Either will give the same result. The real question is which will be easier to use. Cross products can be a pain to compute but then some of the unit tangent vectors can be quite messy to take the derivative of. So, basically, the one we use will be the one that will probably be the easiest to use.

In this case it looks like the unit tangent vector will involve lots of quotients that would probably be unpleasant to take the derivative of. So, let’s go with the cross product formula this time.

We’ll need the first and second derivative of the vector function. Here are those.

\[\vec r'\left( t \right) = \left\langle {4, - 2t,6{t^2}} \right\rangle \hspace{0.5in}\vec r''\left( t \right) = \left\langle {0, - 2,12t} \right\rangle \] Show Step 2

Next, we need the cross product of these two derivatives. Here is that work.

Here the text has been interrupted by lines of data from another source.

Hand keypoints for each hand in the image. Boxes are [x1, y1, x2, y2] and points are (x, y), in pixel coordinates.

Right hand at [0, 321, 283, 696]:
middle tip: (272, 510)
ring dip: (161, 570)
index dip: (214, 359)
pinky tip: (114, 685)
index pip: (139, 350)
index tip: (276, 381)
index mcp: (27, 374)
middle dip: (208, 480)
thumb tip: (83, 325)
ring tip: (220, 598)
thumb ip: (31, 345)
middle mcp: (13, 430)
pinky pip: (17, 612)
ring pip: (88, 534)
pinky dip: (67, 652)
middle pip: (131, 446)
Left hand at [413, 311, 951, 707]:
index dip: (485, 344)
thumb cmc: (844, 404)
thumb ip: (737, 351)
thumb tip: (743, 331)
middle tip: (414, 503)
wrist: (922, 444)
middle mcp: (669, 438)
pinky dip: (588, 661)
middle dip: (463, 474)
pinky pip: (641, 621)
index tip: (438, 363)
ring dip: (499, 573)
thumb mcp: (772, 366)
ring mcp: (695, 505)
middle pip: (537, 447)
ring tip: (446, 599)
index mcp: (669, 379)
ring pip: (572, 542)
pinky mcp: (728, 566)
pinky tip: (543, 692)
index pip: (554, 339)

\[\vec r'\left( t \right) \times \vec r''\left( t \right) = \left| {\begin{array}{*{20}{c}}{\vec i}&{\vec j}&{\vec k}\\4&{ - 2t}&{6{t^2}}\\0&{ - 2}&{12t}\end{array}} \right| = - 24{t^2}\,\vec i - 8\vec k - 48t\,\vec j + 12{t^2}\,\vec i = - 12{t^2}\,\vec i - 48t\,\vec j - 8\vec k\] Show Step 3

We now need a couple of magnitudes.

\[\left\| {\vec r'\left( t \right) \times \vec r''\left( t \right)} \right\| = \sqrt {144{t^4} + 2304{t^2} + 64} \hspace{0.25in}\hspace{0.25in}\left\| {\vec r'\left( t \right)} \right\| = \sqrt {16 + 4{t^2} + 36{t^4}} \]

The curvature is then,

\[\kappa = \frac{{\left\| {\vec r'\left( t \right) \times \vec r''\left( t \right)} \right\|}}{{{{\left\| {\vec r'\left( t \right)} \right\|}^3}}} = \require{bbox} \bbox[2pt,border:1px solid black]{{\frac{{\sqrt {144{t^4} + 2304{t^2} + 64} }}{{{{\left( {16 + 4{t^2} + 36{t^4}} \right)}^{\frac{3}{2}}}}}}}\]

A fairly messy formula here, but these will often be that way.